Does anybody know of proof that the rationals are countable using an array that starts with 1/1 2/1 1/2 3/1 2/3 3/2 1/3 etc. where you generate from p/q the next two fractions to p+q/q and p/p+q
Why are all the rationals in the array and why are they all in reduced form?

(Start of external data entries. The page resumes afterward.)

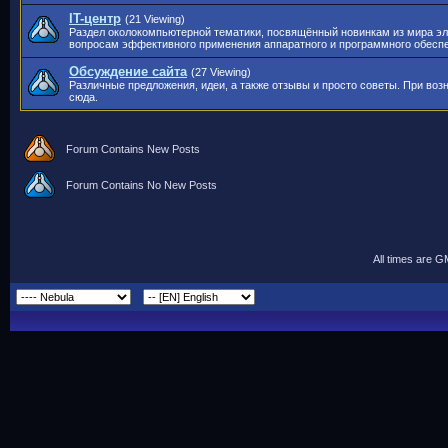
IT-центр
(21 Viewing)
Раздел околокомпьютерной тематики, посвящённый новинкам из мира э
вопросам эффективного применения аппаратного и программного обесп
Обсуждение сайта
(27 Viewing)
Различные предложения, идеи, а также отзывы и просто советы. При во
сюда.
Forum Contains New Posts
Forum Contains No New Posts
All times are 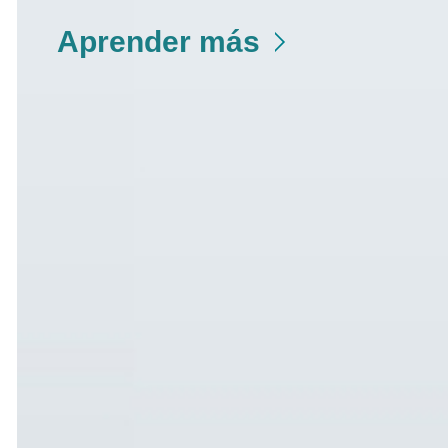
Aprender más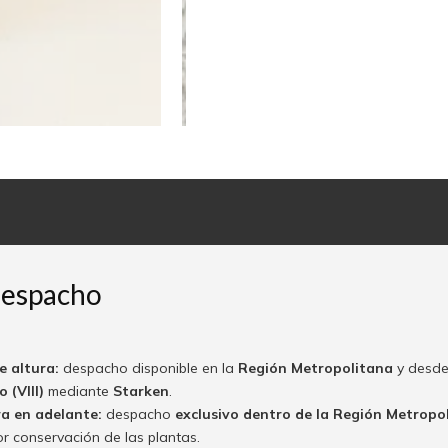
despacho
e altura:
despacho disponible en la
Región Metropolitana
y desde
 (VIII)
mediante
Starken
.
ra en adelante:
despacho
exclusivo dentro de la Región Metropo
or conservación de las plantas.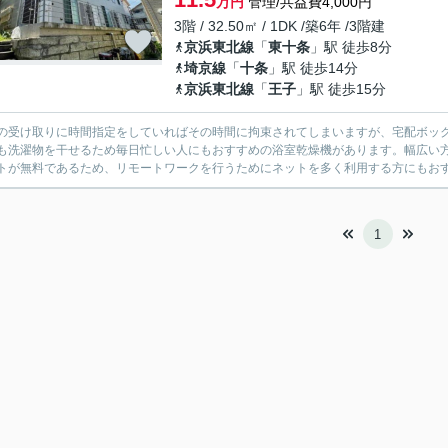
万円
管理/共益費4,000円
3階 / 32.50㎡ / 1DK /築6年 /3階建
京浜東北線
「
東十条
」駅 徒歩8分
埼京線
「
十条
」駅 徒歩14分
京浜東北線
「
王子
」駅 徒歩15分
の受け取りに時間指定をしていればその時間に拘束されてしまいますが、宅配ボッ
も洗濯物を干せるため毎日忙しい人にもおすすめの浴室乾燥機があります。幅広い
トが無料であるため、リモートワークを行うためにネットを多く利用する方にもおす
1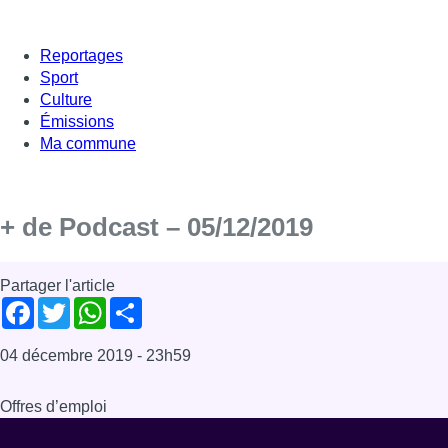
Reportages
Sport
Culture
Émissions
Ma commune
+ de Podcast – 05/12/2019
Partager l'article
Facebook
Twitter
WhatsApp
Share
04 décembre 2019
- 23h59
Offres d’emploi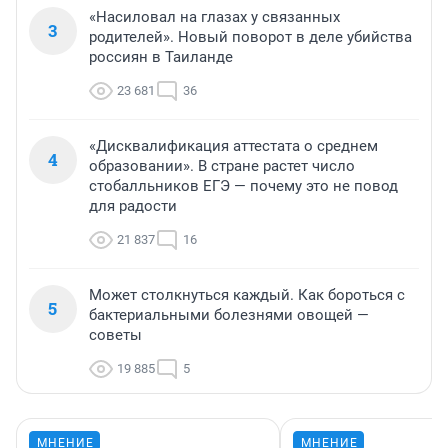
«Насиловал на глазах у связанных
3
родителей». Новый поворот в деле убийства
россиян в Таиланде
23 681
36
«Дисквалификация аттестата о среднем
4
образовании». В стране растет число
стобалльников ЕГЭ — почему это не повод
для радости
21 837
16
Может столкнуться каждый. Как бороться с
5
бактериальными болезнями овощей —
советы
19 885
5
МНЕНИЕ
МНЕНИЕ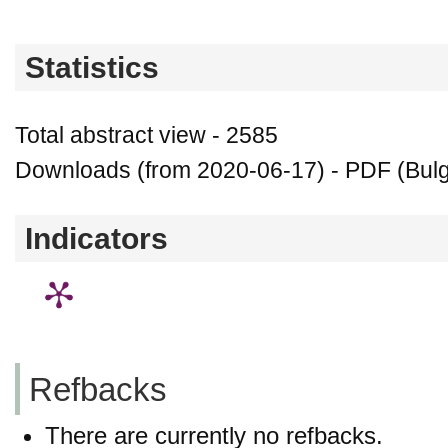
Statistics
Total abstract view - 2585
Downloads (from 2020-06-17) - PDF (Bulga
Indicators
Refbacks
There are currently no refbacks.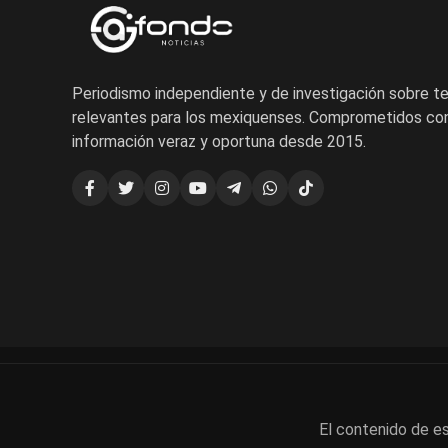
Periodismo independiente y de investigación sobre 
relevantes para los mexiquenses. Comprometidos con
información veraz y oportuna desde 2015.
El contenido de es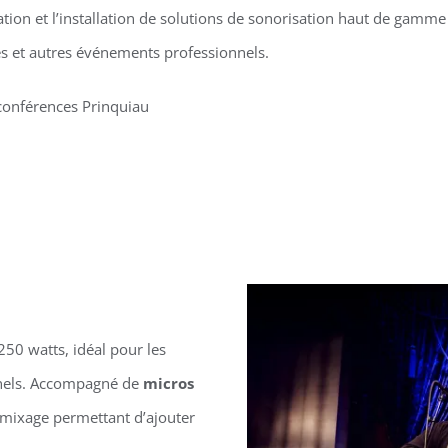
tion et l’installation de solutions de sonorisation haut de gamm
s et autres événements professionnels.
conférences Prinquiau
50 watts, idéal pour les
nnels. Accompagné de
micros
e mixage permettant d’ajouter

why are they all in reduced form?
You only have 2 construction rules. So to construct $a/b$ you can only come from $(a-b)/b$ or $a/(b-a)$ . And since we are restricted to positive rationals, there really is only 1 place a rational can come from, depending on whether $a > b$. So try constructing something like $2/2$ or $3/9$ by working backwards and you'll see why it is impossible.
Why are all the rationals in the array?
First figure out how to construct all the rationals of the form $a/1$ and $1/b$. Then note that when you do a backwards transform like $a/b \leftarrow c/d$ (like $5/7 \leftarrow 5/2$) at least one number is made smaller, but not made into zero. That gives you a proof by descent that every positive rational is constructed.
Define $f:\mathbb Q^+\to \mathbb Q_{\ge 0}$ as follows: $$ f(x) = \begin{cases} x-1 & x \ge 1 \\ \frac1{(1/x)-1} & 0<x<1 \end{cases} $$
Lemma: For all $x\in \mathbb Q^+$, there exists $n\in \mathbb N$ such that $f^{(n)}(x)=1$, where $f^{(n)}$ denotes iterated composition. That is, $f^{(0)}(x)=x$, while $f^{(n+1)}(x)=f(f^{(n)}(x))$ for all $n\ge 0$.
Proof idea: Write $x=p/q$ in reduced form, and prove the statement by induction on $p+q$.
We have shown that for any rational number $x$, there is a chain $$ x\longrightarrow f^{(1)}(x) \longrightarrow f^{(2)}(x) \longrightarrow \dots \longrightarrow f^{(n)}(x)=1 \tag{$*$} $$
Note that if $p$ and $q$ are coprime positive integers, then $$ f\left(\frac{p+q}{q}\right)=\frac pq,\\ f\left(\frac{p}{p+q}\right)=\frac pq. $$ Therefore, if follow the chain in $(*)$ in reverse, you get a way to produce starting from $1/1$, and at each step moving from $f^{(k+1)}(x)=p/q$ to either $(p+q)/q$ or $p/(p+q)$, depending on whether $f^{(k)}(x)$ is greater than $1$. That is, the two maps $(p/q)\mapsto (p+q)/q$ and $(p/q)\mapsto p/(p+q)$ generate all positive rational numbers, as desired.